Frontal lobe atrophy • A frontal dementia (loss of either executive and social function) and progressive nonfluent aphasia (loss of output grammar and phonology). • Frontal dysfunctions such as adaptive behaviour; abstract conceptual ability; set-shifting/mental flexibility; problem-solving; planning; sequencing of behaviour; temporal order judgments; personality, drive, motivation and inhibition. • Often changes in personality and social conduct predominate over the loss of cognitive skills.
Progressive Non-fluent Aphasia • A gradual decline in language abilities affecting predominantly language output - disintegration of grammar and phonology - which in some progresses to a state of complete mutism. • The language disorder resembles a Broca’s type non-fluent aphasia with very frequent phonological errors in speech although use of simple syntax can be preserved in early stages. • The preservation of nonverbal skills, nonverbal visuo-spatial memory and right hemisphere functions separates this from a dementia.

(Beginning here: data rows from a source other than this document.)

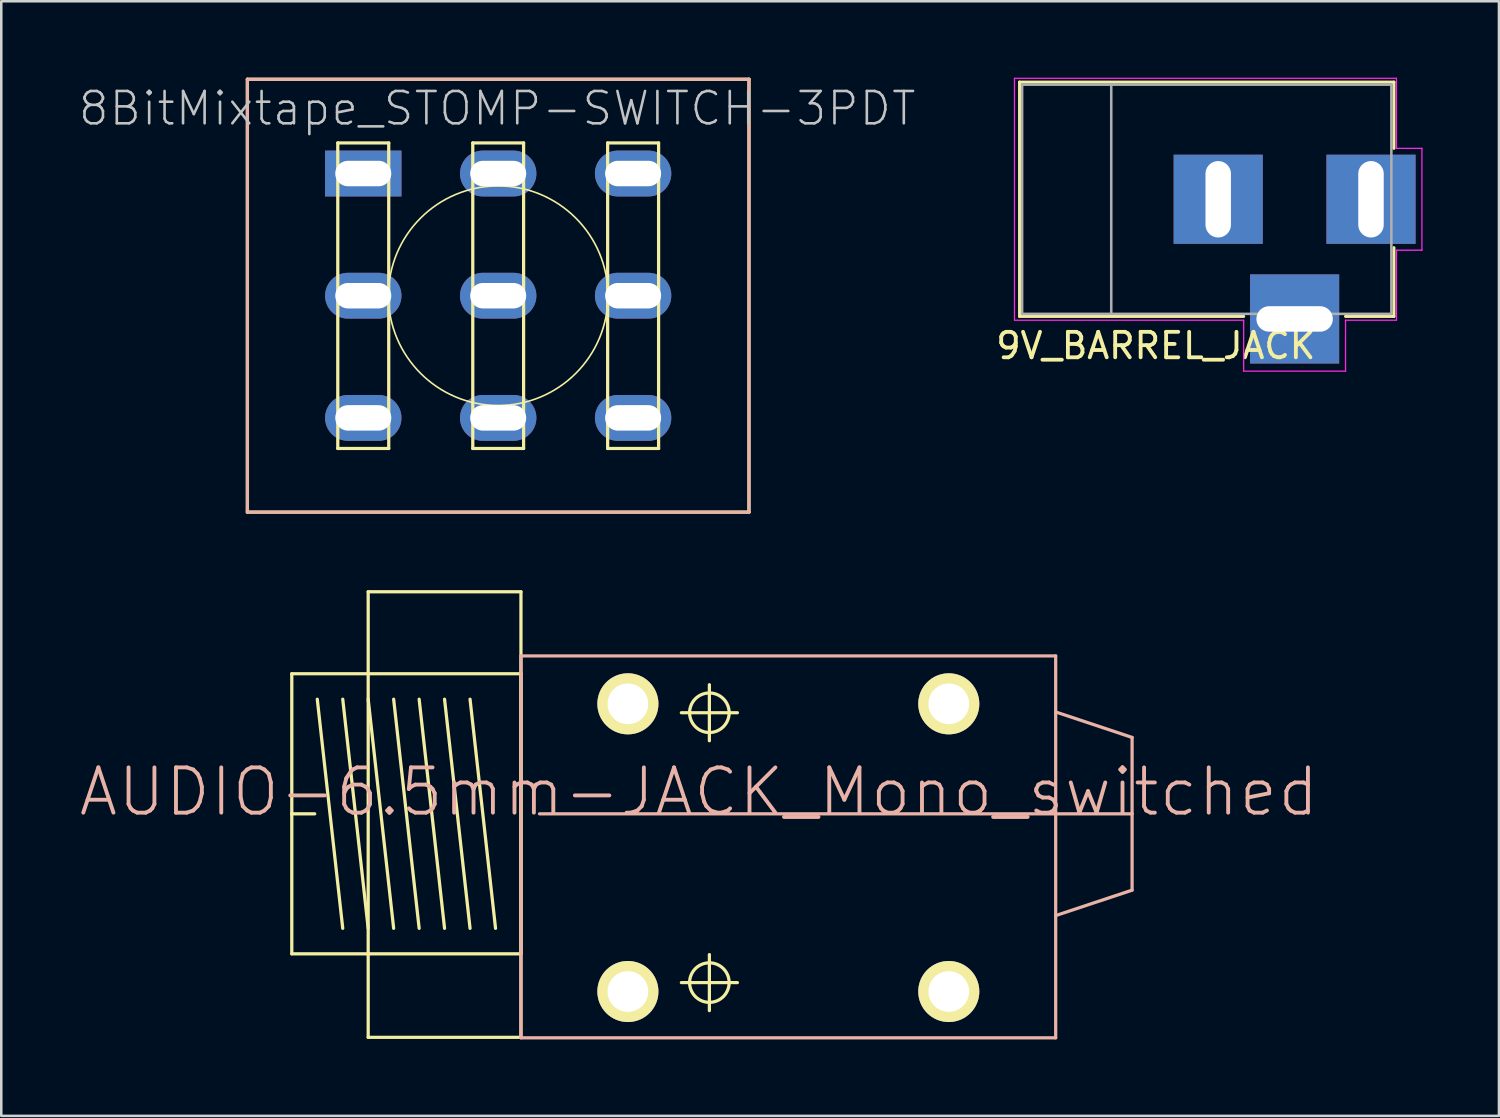
<source format=kicad_pcb>
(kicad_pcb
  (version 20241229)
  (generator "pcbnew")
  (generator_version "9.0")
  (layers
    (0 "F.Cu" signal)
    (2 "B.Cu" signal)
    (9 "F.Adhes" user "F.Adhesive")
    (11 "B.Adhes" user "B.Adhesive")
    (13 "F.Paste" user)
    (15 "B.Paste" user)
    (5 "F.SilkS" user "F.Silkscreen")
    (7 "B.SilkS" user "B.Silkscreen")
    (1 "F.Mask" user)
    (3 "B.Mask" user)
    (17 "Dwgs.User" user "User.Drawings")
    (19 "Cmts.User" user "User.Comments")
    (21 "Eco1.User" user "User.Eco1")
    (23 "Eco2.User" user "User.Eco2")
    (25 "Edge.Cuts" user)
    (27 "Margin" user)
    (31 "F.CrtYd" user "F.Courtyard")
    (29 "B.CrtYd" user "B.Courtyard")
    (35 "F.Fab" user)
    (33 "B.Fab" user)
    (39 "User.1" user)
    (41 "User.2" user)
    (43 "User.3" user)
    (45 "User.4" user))
  (footprint "8BitMixtape_STOMP-SWITCH-3PDT"
    (layer "F.Cu")
    (at 16.513 8.562)
    (property "Reference" "8BitMixtape_STOMP-SWITCH-3PDT" (at -0.038 -7.353 0) (layer "Dwgs.User") (effects (font (size 1.27 1.27) (thickness 0.102))))
    (attr exclude_from_pos_files exclude_from_bom)
    (fp_line (start -9.848 -8.499) (end -9.848 8.499) (stroke (width 0.127) (type solid)) (layer "F.SilkS"))
    (fp_line (start -9.848 8.499) (end 9.848 8.499) (stroke (width 0.127) (type solid)) (layer "F.SilkS"))
    (fp_line (start -6.299 -5.999) (end -6.299 5.999) (stroke (width 0.127) (type solid)) (layer "F.SilkS"))
    (fp_line (start -6.299 5.999) (end -4.298 5.999) (stroke (width 0.127) (type solid)) (layer "F.SilkS"))
    (fp_line (start -4.298 -5.999) (end -6.299 -5.999) (stroke (width 0.127) (type solid)) (layer "F.SilkS"))
    (fp_line (start -4.298 5.999) (end -4.298 -5.999) (stroke (width 0.127) (type solid)) (layer "F.SilkS"))
    (fp_line (start -0.998 -5.999) (end 0.998 -5.999) (stroke (width 0.127) (type solid)) (layer "F.SilkS"))
    (fp_line (start -0.998 5.999) (end -0.998 -5.999) (stroke (width 0.127) (type solid)) (layer "F.SilkS"))
    (fp_line (start 0.998 -5.999) (end 0.998 5.999) (stroke (width 0.127) (type solid)) (layer "F.SilkS"))
    (fp_line (start 0.998 5.999) (end -0.998 5.999) (stroke (width 0.127) (type solid)) (layer "F.SilkS"))
    (fp_line (start 4.298 -5.999) (end 4.298 5.999) (stroke (width 0.127) (type solid)) (layer "F.SilkS"))
    (fp_line (start 4.298 5.999) (end 6.299 5.999) (stroke (width 0.127) (type solid)) (layer "F.SilkS"))
    (fp_line (start 6.299 -5.999) (end 4.298 -5.999) (stroke (width 0.127) (type solid)) (layer "F.SilkS"))
    (fp_line (start 6.299 5.999) (end 6.299 -5.999) (stroke (width 0.127) (type solid)) (layer "F.SilkS"))
    (fp_line (start 9.848 -8.499) (end -9.848 -8.499) (stroke (width 0.127) (type solid)) (layer "F.SilkS"))
    (fp_line (start 9.848 8.499) (end 9.848 -8.499) (stroke (width 0.127) (type solid)) (layer "F.SilkS"))
    (fp_circle (center 0 0) (end -3.048 3.048) (stroke (width 0.064) (type solid)) (fill no) (layer "F.SilkS"))
    (fp_line (start -9.848 -8.499) (end 9.848 -8.499) (stroke (width 0.127) (type solid)) (layer "B.SilkS"))
    (fp_line (start -9.848 8.499) (end -9.848 -8.499) (stroke (width 0.127) (type solid)) (layer "B.SilkS"))
    (fp_line (start 9.848 -8.499) (end 9.848 8.499) (stroke (width 0.127) (type solid)) (layer "B.SilkS"))
    (fp_line (start 9.848 8.499) (end -9.848 8.499) (stroke (width 0.127) (type solid)) (layer "B.SilkS"))
    (pad "1" thru_hole rect (at -5.298 -4.798 90) (size 1.8 3) (drill oval 1 2.2) (layers "*.Cu" "*.Mask"))
    (pad "2" thru_hole oval (at -5.298 0 90) (size 1.8 3) (drill oval 1 2.2) (layers "*.Cu" "*.Mask"))
    (pad "3" thru_hole oval (at -5.298 4.798 90) (size 1.8 3) (drill oval 1 2.2) (layers "*.Cu" "*.Mask"))
    (pad "4" thru_hole oval (at 0 -4.798 90) (size 1.8 3) (drill oval 1 2.2) (layers "*.Cu" "*.Mask"))
    (pad "5" thru_hole oval (at 0 0 90) (size 1.8 3) (drill oval 1 2.2) (layers "*.Cu" "*.Mask"))
    (pad "6" thru_hole oval (at 0 4.798 90) (size 1.8 3) (drill oval 1 2.2) (layers "*.Cu" "*.Mask"))
    (pad "7" thru_hole oval (at 5.298 -4.798 90) (size 1.8 3) (drill oval 1 2.2) (layers "*.Cu" "*.Mask"))
    (pad "8" thru_hole oval (at 5.298 0 90) (size 1.8 3) (drill oval 1 2.2) (layers "*.Cu" "*.Mask"))
    (pad "9" thru_hole oval (at 5.298 4.798 90) (size 1.8 3) (drill oval 1 2.2) (layers "*.Cu" "*.Mask")))
  (footprint "9V_BARREL_JACK"
    (layer "F.Cu")
    (at 50.787 4.775)
    (property "Reference" "9V_BARREL_JACK" (at -8.45 5.75 180) (layer "F.SilkS") (effects (font (size 1 1) (thickness 0.15))))
    (attr through_hole)
    (fp_line (start -13.8 -4.6) (end 0.9 -4.6) (stroke (width 0.12) (type solid)) (layer "F.SilkS"))
    (fp_line (start -13.8 4.6) (end -13.8 -4.6) (stroke (width 0.12) (type solid)) (layer "F.SilkS"))
    (fp_line (start -5 4.6) (end -13.8 4.6) (stroke (width 0.12) (type solid)) (layer "F.SilkS"))
    (fp_line (start 0.9 -4.6) (end 0.9 -2) (stroke (width 0.12) (type solid)) (layer "F.SilkS"))
    (fp_line (start 0.9 1.9) (end 0.9 4.6) (stroke (width 0.12) (type solid)) (layer "F.SilkS"))
    (fp_line (start 0.9 4.6) (end -1 4.6) (stroke (width 0.12) (type solid)) (layer "F.SilkS"))
    (fp_line (start -14 4.75) (end -14 -4.75) (stroke (width 0.05) (type solid)) (layer "F.CrtYd"))
    (fp_line (start -5 4.75) (end -14 4.75) (stroke (width 0.05) (type solid)) (layer "F.CrtYd"))
    (fp_line (start -5 6.75) (end -5 4.75) (stroke (width 0.05) (type solid)) (layer "F.CrtYd"))
    (fp_line (start -1 4.75) (end -1 6.75) (stroke (width 0.05) (type solid)) (layer "F.CrtYd"))
    (fp_line (start -1 6.75) (end -5 6.75) (stroke (width 0.05) (type solid)) (layer "F.CrtYd"))
    (fp_line (start 1 -4.75) (end -14 -4.75) (stroke (width 0.05) (type solid)) (layer "F.CrtYd"))
    (fp_line (start 1 -4.5) (end 1 -4.75) (stroke (width 0.05) (type solid)) (layer "F.CrtYd"))
    (fp_line (start 1 -4.5) (end 1 -2) (stroke (width 0.05) (type solid)) (layer "F.CrtYd"))
    (fp_line (start 1 -2) (end 2 -2) (stroke (width 0.05) (type solid)) (layer "F.CrtYd"))
    (fp_line (start 1 2) (end 1 4.75) (stroke (width 0.05) (type solid)) (layer "F.CrtYd"))
    (fp_line (start 1 4.75) (end -1 4.75) (stroke (width 0.05) (type solid)) (layer "F.CrtYd"))
    (fp_line (start 2 -2) (end 2 2) (stroke (width 0.05) (type solid)) (layer "F.CrtYd"))
    (fp_line (start 2 2) (end 1 2) (stroke (width 0.05) (type solid)) (layer "F.CrtYd"))
    (fp_line (start -13.7 -4.5) (end -13.7 4.5) (stroke (width 0.1) (type solid)) (layer "F.Fab"))
    (fp_line (start -13.7 4.5) (end 0.8 4.5) (stroke (width 0.1) (type solid)) (layer "F.Fab"))
    (fp_line (start -10.2 -4.5) (end -10.2 4.5) (stroke (width 0.1) (type solid)) (layer "F.Fab"))
    (fp_line (start 0.8 -4.5) (end -13.7 -4.5) (stroke (width 0.1) (type solid)) (layer "F.Fab"))
    (fp_line (start 0.8 4.5) (end 0.8 -4.5) (stroke (width 0.1) (type solid)) (layer "F.Fab"))
    (pad "1" thru_hole rect (at 0 0) (size 3.5 3.5) (drill oval 1 3) (layers "*.Cu" "*.Mask"))
    (pad "2" thru_hole rect (at -6 0) (size 3.5 3.5) (drill oval 1 3) (layers "*.Cu" "*.Mask"))
    (pad "3" thru_hole rect (at -3 4.7) (size 3.5 3.5) (drill oval 3 1) (layers "*.Cu" "*.Mask")))
  (footprint "AUDIO-6.5mm-JACK_Mono_switched"
    (layer "F.Cu")
    (at 17.407 28.936)
    (property "Reference" "AUDIO-6.5mm-JACK_Mono_switched" (at 6.985 -0.889 0) (layer "B.SilkS") (effects (font (size 1.778 1.778) (thickness 0.152))))
    (attr exclude_from_pos_files exclude_from_bom)
    (fp_line (start -8.999 -5.53) (end 0 -5.53) (stroke (width 0.127) (type solid)) (layer "F.SilkS"))
    (fp_line (start -8.999 -0.028) (end -8.999 -5.53) (stroke (width 0.127) (type solid)) (layer "F.SilkS"))
    (fp_line (start -8.999 -0.028) (end -8.098 -0.028) (stroke (width 0.127) (type solid)) (layer "F.SilkS"))
    (fp_line (start -8.999 5.469) (end -8.999 -0.028) (stroke (width 0.127) (type solid)) (layer "F.SilkS"))
    (fp_line (start -7.998 -4.529) (end -6.998 4.468) (stroke (width 0.127) (type solid)) (layer "F.SilkS"))
    (fp_line (start -6.998 -4.529) (end -5.999 4.468) (stroke (width 0.127) (type solid)) (layer "F.SilkS"))
    (fp_line (start -5.999 -8.748) (end -5.999 8.748) (stroke (width 0.127) (type solid)) (layer "F.SilkS"))
    (fp_line (start -5.999 -8.748) (end 0 -8.748) (stroke (width 0.127) (type solid)) (layer "F.SilkS"))
    (fp_line (start -5.999 -4.529) (end -4.999 4.468) (stroke (width 0.127) (type solid)) (layer "F.SilkS"))
    (fp_line (start -5.999 8.748) (end 0 8.748) (stroke (width 0.127) (type solid)) (layer "F.SilkS"))
    (fp_line (start -4.999 -4.529) (end -3.998 4.468) (stroke (width 0.127) (type solid)) (layer "F.SilkS"))
    (fp_line (start -3.998 -4.529) (end -3 4.468) (stroke (width 0.127) (type solid)) (layer "F.SilkS"))
    (fp_line (start -3 -4.529) (end -1.999 4.468) (stroke (width 0.127) (type solid)) (layer "F.SilkS"))
    (fp_line (start -1.999 -4.529) (end -0.998 4.468) (stroke (width 0.127) (type solid)) (layer "F.SilkS"))
    (fp_line (start 0 -8.748) (end 0 8.748) (stroke (width 0.127) (type solid)) (layer "F.SilkS"))
    (fp_line (start 0 -5.53) (end 0 5.469) (stroke (width 0.127) (type solid)) (layer "F.SilkS"))
    (fp_line (start 0 5.469) (end -8.999 5.469) (stroke (width 0.127) (type solid)) (layer "F.SilkS"))
    (fp_line (start 6.299 -3.998) (end 8.499 -3.998) (stroke (width 0.127) (type solid)) (layer "F.SilkS"))
    (fp_line (start 6.299 6.599) (end 8.499 6.599) (stroke (width 0.127) (type solid)) (layer "F.SilkS"))
    (fp_line (start 7.399 -2.898) (end 7.399 -5.098) (stroke (width 0.127) (type solid)) (layer "F.SilkS"))
    (fp_line (start 7.399 7.699) (end 7.399 5.499) (stroke (width 0.127) (type solid)) (layer "F.SilkS"))
    (fp_circle (center 7.399 -3.998) (end 7.948 -4.547) (stroke (width 0.127) (type solid)) (fill no) (layer "F.SilkS"))
    (fp_circle (center 7.399 6.599) (end 7.948 7.148) (stroke (width 0.127) (type solid)) (fill no) (layer "F.SilkS"))
    (fp_line (start 0 -6.228) (end 0 8.768) (stroke (width 0.127) (type solid)) (layer "B.SilkS"))
    (fp_line (start 0 8.768) (end 20.998 8.768) (stroke (width 0.127) (type solid)) (layer "B.SilkS"))
    (fp_line (start 0.729 -0.028) (end 23.998 -0.028) (stroke (width 0.127) (type solid)) (layer "B.SilkS"))
    (fp_line (start 20.998 -6.228) (end 0 -6.228) (stroke (width 0.127) (type solid)) (layer "B.SilkS"))
    (fp_line (start 20.998 -4.028) (end 20.998 -6.228) (stroke (width 0.127) (type solid)) (layer "B.SilkS"))
    (fp_line (start 20.998 3.967) (end 20.998 -4.028) (stroke (width 0.127) (type solid)) (layer "B.SilkS"))
    (fp_line (start 20.998 8.768) (end 20.998 3.967) (stroke (width 0.127) (type solid)) (layer "B.SilkS"))
    (fp_line (start 23.998 -3.028) (end 20.998 -4.028) (stroke (width 0.127) (type solid)) (layer "B.SilkS"))
    (fp_line (start 23.998 -0.028) (end 23.998 -3.028) (stroke (width 0.127) (type solid)) (layer "B.SilkS"))
    (fp_line (start 23.998 -0.028) (end 23.998 2.969) (stroke (width 0.127) (type solid)) (layer "B.SilkS"))
    (fp_line (start 23.998 2.969) (end 20.998 3.967) (stroke (width 0.127) (type solid)) (layer "B.SilkS"))
    (pad "1" thru_hole circle (at 16.8 -4.348) (size 2.398 2.398) (drill 1.598) (layers "*.Cu" "F.Mask" "F.SilkS" "F.Paste"))
    (pad "2" thru_hole circle (at 16.8 6.949) (size 2.398 2.398) (drill 1.598) (layers "*.Cu" "F.Mask" "F.SilkS" "F.Paste"))
    (pad "3" thru_hole circle (at 4.199 -4.348) (size 2.398 2.398) (drill 1.598) (layers "*.Cu" "F.Mask" "F.SilkS" "F.Paste"))
    (pad "4" thru_hole circle (at 4.199 6.949) (size 2.398 2.398) (drill 1.598) (layers "*.Cu" "F.Mask" "F.SilkS" "F.Paste")))
  (gr_rect
    (start -3 -3)
    (end 55.812 40.768)
    (stroke (width 0.1) (type default))
    (fill no)
    (layer "Edge.Cuts")))
</source>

Temporal lobe atrophy • The most common presentation is fluent progressive aphasia because speech output is grammatically correct. • The language impairment is restricted to the comprehension of single words together with some reduced vocabulary causing anomia. • Most of the features can be explained in terms of a breakdown in semantic memory leading to severe anomia; impaired performance on category fluency tests; defective word-picture matching; and a loss of general knowledge.
Semantic dementia • The term semantic dementia has been applied to this syndrome of fluent progressive aphasia. • Episodic memory, visuo-spatial and frontal executive abilites are preserved in the early stages which contrasts sharply with the typical presenting features of Alzheimer's disease. • As the disease progresses SD patients may develop Kluver-Bucy Syndrome (disturbance in eating behaviour with a tendency to consume inedible things) as a result of bilateral damage to the amygdala as well as visual agnosia.
DAT or Semantic dementia (SD)? • Episodic and semantic memory • DAT patients can remember events from early years but are poor at recall of recently acquired episodic knowledge i.e. there is a negative temporal gradient whereas SD have preserved memory for recent events. • Visuospatial and perceptual skills • DAT patients are impaired on tasks such copying the Rey Figure but visuo-perceptual skills are intact in SD. • Lesion Loci • DAT patients have bilateral lesions in the medial temporal lobes whereas semantic dementia patients have damage to the inferior temporal cortex that is often worse in the left hemisphere.
DAT, SD or Progressive Aphasia (PA)? • 1) Spontaneous speech • DAT present initially with normal speech; SD show fluent and grammatical speech but devoid of content. • Patients with PA have impaired spontaneous speech. • 2) Comprehension of single words • DAT present initially with normal comprehension of single words but SD patients are impaired early in the disease and generate frequent semantic paraphasias. • 3) Comprehension of syntax • DAT and SD patients present initially with normal comprehension of syntax but patients with PA make frequent phonological errors.
Summary • Aphasias and language impairments can be useful in the differential diagnosis of brain damage due to head injury and dementia. • Head injured patients tend to show aphasia in the recovery phase but this resolves leaving longer term pragmatic language impairments. • Patients with semantic dementia display early comprehension impairments whereas patients with dementia of the Alzheimer’s type tend to develop language difficulty later in the disease.